**Görev 1**
İhlâs düsturları hakkındaki metne göre şu soruları cevaplayın:
(a) Düsturlardan kaçı daha ziyade ferd ve ferdî ihlâsla alâkalı görülür?
(b) Üstad, düsturların hangi üç amaç için rehber edilmesi gerektiğini söyler?
(c) Birinci düsturun başlığı nedir?
**Görev 2**
İhlâs düsturlarını anlatan metni kaldığı yerden devam ettirerek yazın.

İhlâs Risâlesi'nde anlatılan düsturlar herkes için, hayatın her ânında önemli ve gereklidir. Bunların sadece öğrenilmesi yeterli değildir. Düsturların ikisi, daha ziyade ferd ve ferdî ihlâsla alâkalı görülürken diğer düsturlar ve anlatılan hususlar içtimaîdir. Yani ferdî ihlâstan ziyade cemaat ihlâsı, içtimaî ihlâs, ihlâsla hizmet veya daha farklı bir kelimeyle ifade edilecek olursa âhenkle hizmet nazara verilmektedir. Bu düsturlar sık sık hatırlanmalı, hattâ unutulmamalı, dahası bunlar insan tabiatının bir yanı hâline getirilmelidir. Nitekim Üstad da bunları anlatmaya başlamadan önce buna dikkat çekmekte ve "ihlâsı kazanmak, muhafaza etmek ve mânileri def etmek" için bu düsturların rehber edilmesi gerektiğini söylemektedir. İhlâs kazanılmışsa, kazanılan ihlâsın korunması ve önüne çıkacak engellerin bertaraf edilmesi için bu düsturlar elzemdir. Şimdi bu düsturları tekrar hatırlayalım:

Birinci Düstur:

Amelinizde rıza-yı İlâhî olmalı
Allah rızası bütün amellerin önünde, olmazsa olmaz bir duygu olarak bulunmalıdır. Namaz kılarken Allah rızası, kitap okurken Allah rızası, ailenin geçimini sağlarken Allah rızası, i'lâ-yı kelimetullah için yapılan hizmetlerde Allah rızası… Allah için yapılan hizmetlerde zaman zaman farklı mülâhazalara girilebilmektedir. "En güzel ve başarılı hizmeti yapma ve bunu herkese gösterme" şeklinde bir niyet bazen insanların zihinlerine gelebilmekte ve riyaya kapı aralanabilmektedir. Halbuki, "Allah, ancak kendi rızası umularak ve Allah için hâlisane yapılan amelleri kabul eder." (Nesai, Cihad 24)

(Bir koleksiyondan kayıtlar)

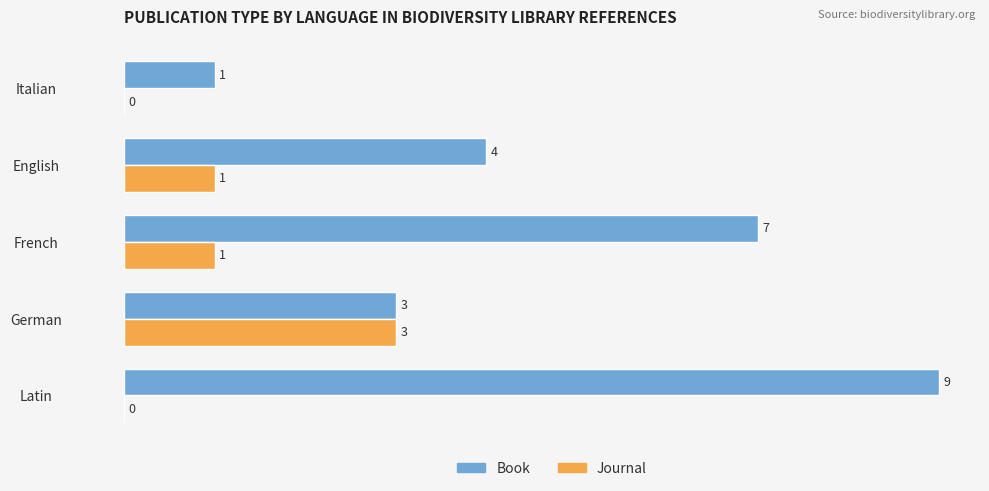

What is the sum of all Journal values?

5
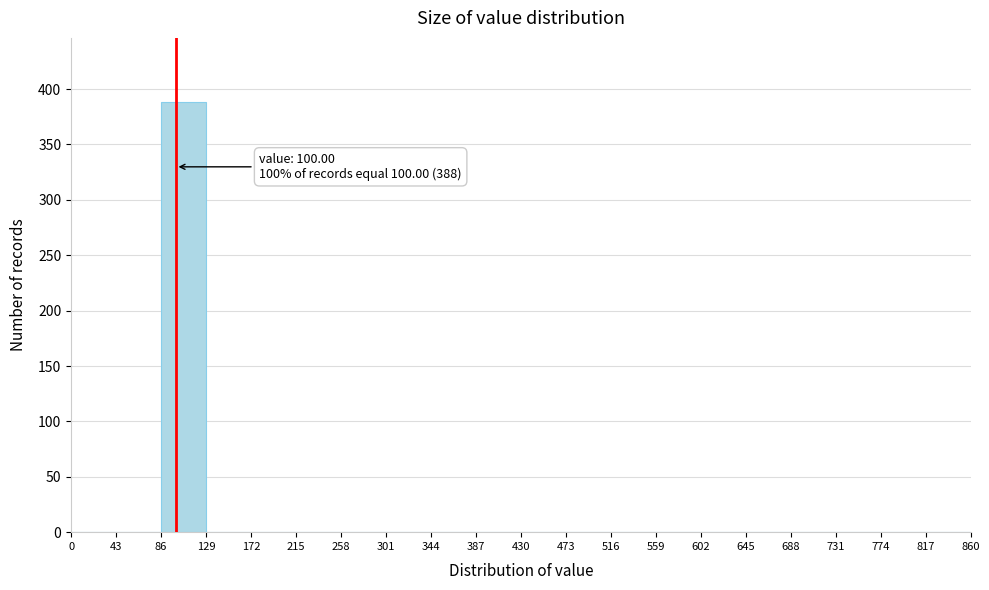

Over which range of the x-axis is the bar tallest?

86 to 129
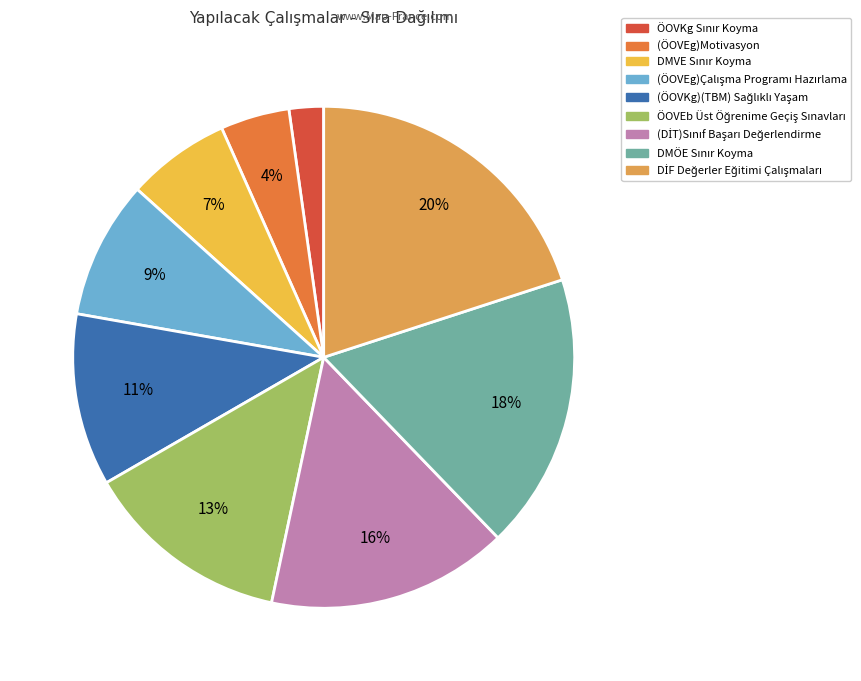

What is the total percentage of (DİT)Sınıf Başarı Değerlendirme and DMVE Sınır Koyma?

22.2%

**Cevap 1**
(a) İkisi.
(b) İhlâsı kazanmak, muhafaza etmek ve mânileri def etmek.
(c) "Amelinizde rıza-yı İlâhî olmalı"

**Cevap 2**
Herkes razı edilse bile Allah'ın razı olmadığı bir hizmet makbul değildir. Zîrâ hizmetler, sınırlı dünya hayatı için değildir. İnsanın ebedî saadeti, Allah'ın rızasını elde etmesi sonucu Cennet'te tecelli edecektir. Allah razı olmadıktan sonra milyonlarca insan bir hizmeti alkışlasa bile bu, beş para etmez, O'nun nezdinde bir kıymeti olmaz.

İkinci Düstur:

Bu hizmet-i Kur'âniye'de bulunan kardeşlerinizi tenkid etmemek ve onların üstünde fazilet-füruşluk nev'inden gıbta damarını tahrik etmemektir.

Bu düsturda beraber yaşamanın ve ortak bir hedef olarak Allah rızasına yürümenin önündeki iki temel problem nazara verilmektedir: Tenkid ve insanları gıbtaya sevk etmek.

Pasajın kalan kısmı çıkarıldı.